Azure: RBAC - 1

RBAC

Azure RBAC is an authorization system built on Azure Resource Manager that provides fine-grained access management of Azure resources.

What to do with RBAC

  • Allow one user to manage virtual machines in a subscription and another user to manage virtual networks
  • Allow a DBA group to manage SQL databases in a subscription
  • Allow a user to manage all resources in a resource group, such as virtual machines, websites, and subnets
  • Allow an application to access all resources in a resource group

How it works

The way you control access to resources using Azure RBAC is to create role assignments. This is a key concept to understand – it’s how permissions are enforced. A role assignment consists of three elements: security principal, role definition, and scope.

Security principal

A security principal is an object that represents a user, group, service principal, or managed identity that is requesting access to Azure resources.

  • User - An individual who has a profile in Azure Active Directory.

  • Group - A set of users created in Azure Active Directory.

  • Service principal - A security identity used by applications or services to access specific Azure resources.

  • Managed identity - An identity in Azure Active Directory that is automatically managed by Azure.

Role definition

A role definition is a collection of permissions. It’s typically just called a role. A role definition lists the operations that can be performed, such as read, write, and delete.

Built-in roles:

  • Owner - Has full access to all resources including the right to delegate access to others.
  • Contributor - Can create and manage all types of Azure resources but can’t grant access to others.
  • Reader - Can view existing Azure resources.
  • User Access Administrator - Lets you manage user access to Azure resources.

Scope

Scope is the set of resources that the access applies to. When you assign a role, you can further limit the actions allowed by defining a scope.

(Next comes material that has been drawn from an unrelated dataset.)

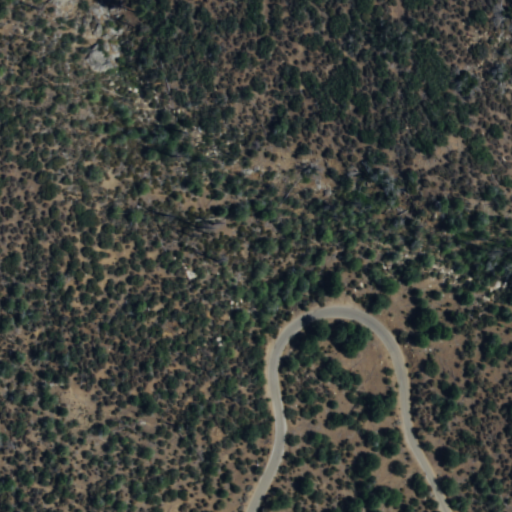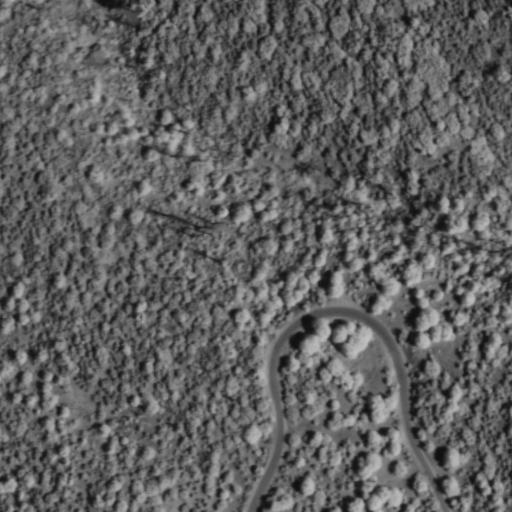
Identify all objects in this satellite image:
road: (339, 307)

Scopes are structured in a parent-child relationship:management group, subscription, resource group, or resource.

graph TB MG(Management Group) S1(Subscrition) S2(Subscrition) RG1(Resource Group) RG2(Resource Group) R1(Resource) R2(Resource) MG --- S1 MG --- S2 S2 --- RG1 S2 --- RG2 RG1 --- R1 RG1 --- R2

Role assignments

A role assignment is the process of attaching a role definition to a user, group, service principal, or managed identity at a particular scope for the purpose of granting access. Access is granted by creating a role assignment, and access is revoked by removing a role assignment.

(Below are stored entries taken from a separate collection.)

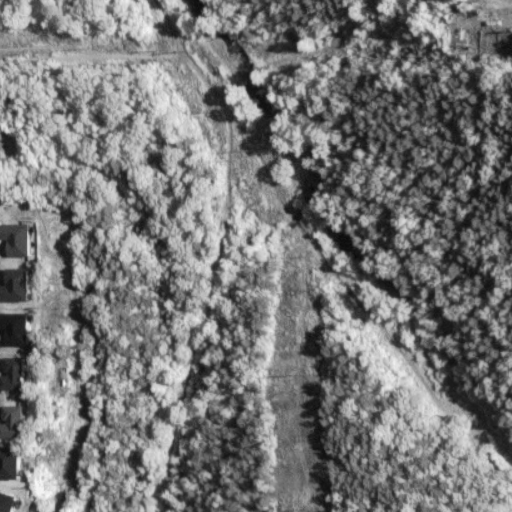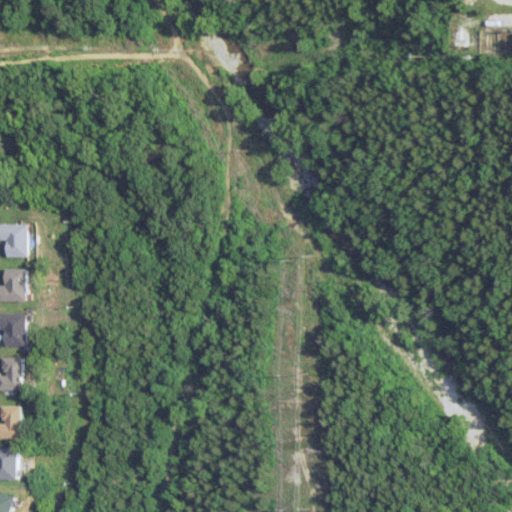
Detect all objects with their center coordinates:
building: (26, 238)
building: (27, 285)
road: (162, 313)
building: (26, 328)
building: (23, 374)
building: (24, 422)
building: (22, 462)
building: (18, 502)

stateDiagram SP:Security Principal RA:Role_Assignment S:Scope RD:Role_Definition S --> RA SP --> RA RD --> RA

Multiple role assignments

Azure RBAC is an additive model, so your effective permissions are the sum of your role assignments. The sum of the Contributor permissions and the Reader permissions is effectively the Contributor role for the resource group. Therefore, in this case, the Reader role assignment has no impact.

Deny assignments

Previously, Azure RBAC was an allow-only model with no deny, but now Azure RBAC supports deny assignments in a limited way. Similar to a role assignment, a deny assignment attaches a set of deny actions to a user, group, service principal, or managed identity at a particular scope for the purpose of denying access.

A role assignment defines a set of actions that are allowed, while a deny assignment defines a set of actions that are not allowed. In other words, deny assignments block users from performing specified actions even if a role assignment grants them access.